Arrowhead Pharmaceuticals Inc. (NASDAQ: ARWR) today announced that it has filed an application for approval to begin a Phase 1 clinical trial of ARO-ANG3, an RNAi-based investigational medicine targeting angiopoietin like protein 3 (ANGPTL3) being developed for the treatment of dyslipidemias and metabolic diseases. ARO-ANG3 will be the fourth therapeutic candidate to enter clinical studies that leverages Arrowhead’s Targeted RNAi Molecule (TRiM™) platform.

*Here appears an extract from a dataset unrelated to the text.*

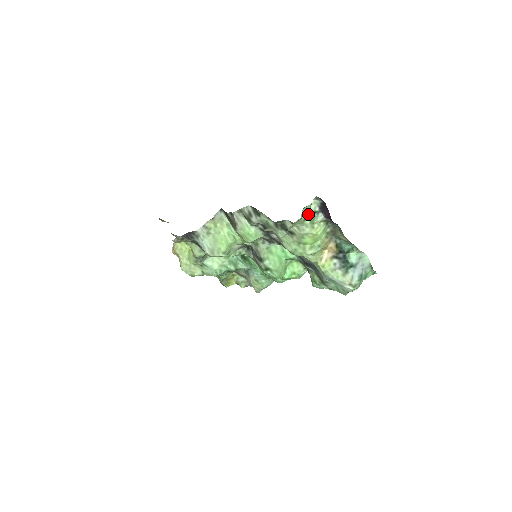
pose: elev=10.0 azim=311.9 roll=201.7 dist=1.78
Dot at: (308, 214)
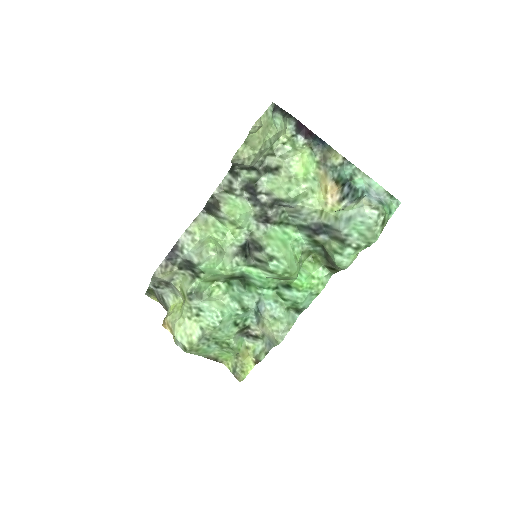
Dot at: (285, 137)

Chris Anzalone, Ph.D., president and CEO of Arrowhead Pharmaceuticals, said: “The ARO-ANG3 program has moved rapidly through preclinical development and we are thrilled to now submit the regulatory filing ahead of schedule. After positive initial signs of tolerability and activity with ARO-AAT and ARO-HBV, our first two clinical programs leveraging the TRiM™ platform, we are moving into the ARO-ANG3 clinical program with confidence.”

Pending approval, Arrowhead intends to proceed with AROANG1001, a Phase 1 single and multiple dose study to evaluate the safety, tolerability, pharmacokinetics, and pharmacodynamic effect of ARO-ANG3 in adult healthy volunteers and dyslipidemic patients. The study is designed to enroll up to 70 subjects.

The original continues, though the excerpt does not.